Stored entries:
------------------------------

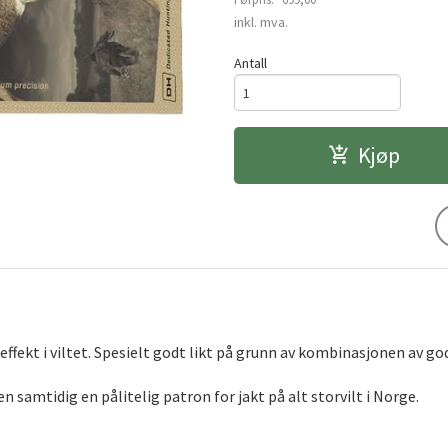
Rabatt
inkl. mva.
Antall
Kjøp
effekt i viltet. Spesielt godt likt på grunn av kombinasjonen av 
 samtidig en pålitelig patron for jakt på alt storvilt i Norge.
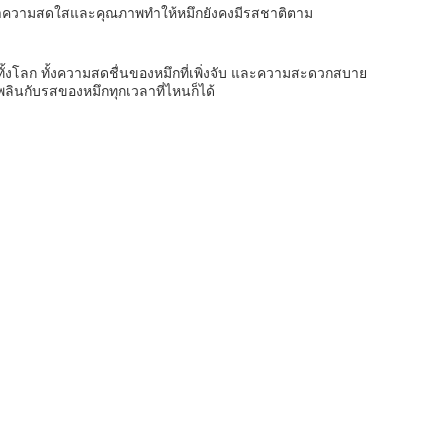
อรักษาความสดใสและคุณภาพทําให้หมึกยังคงมีรสชาติตาม
ากทั้งโลก ทั้งความสดชื่นของหมึกที่เพิ่งจับ และความสะดวกสบาย
เพลินกับรสของหมึกทุกเวลาที่ไหนก็ได้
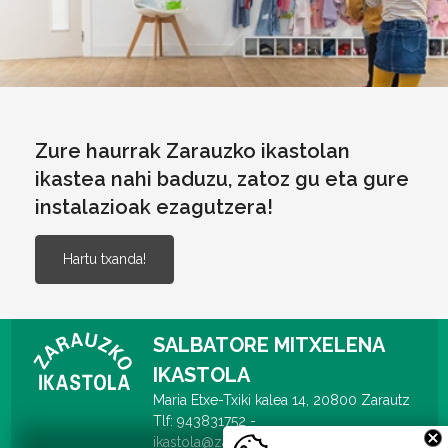
Zure haurrak Zarauzko ikastolan
ikastea nahi baduzu, zatoz gu eta gure
instalazioak ezagutzera!
Hartu txanda!
SALBATORE MITXELENA
IKASTOLA
Maria Etxe-Txiki kalea 14, 20800 Zarautz
Tlf: 943831752 -
ikastola@zarauzkoikastola.eus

------------------------------

Task prompt:
You are asked to reproduce word for word the line containing "Zure haurrak Zarauzko ikastolan" and every subsequent line through the end of the entries.

Written reply:
Zure haurrak Zarauzko ikastolan
ikastea nahi baduzu, zatoz gu eta gure
instalazioak ezagutzera!
Hartu txanda!
SALBATORE MITXELENA
IKASTOLA
Maria Etxe-Txiki kalea 14, 20800 Zarautz
Tlf: 943831752 -
ikastola@zarauzkoikastola.eus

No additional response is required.